Task goal>
Apart from the pictures, return every line of the listing exactly.

Data>
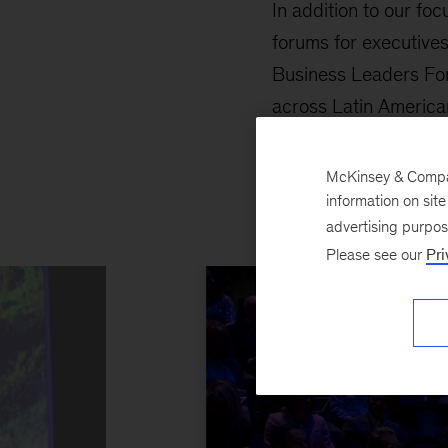
In addition to our foc
forums for executives
Business Leaders Foru
across Latin American
Architecture Confere
McKinsey & Company
information on sit
advertising purpo
Please see our
Pri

Solution below>
In addition to our foc
forums for executives
Business Leaders Foru
across Latin American
Architecture Confere
McKinsey & Company
information on sit
advertising purpo
Please see our
Pri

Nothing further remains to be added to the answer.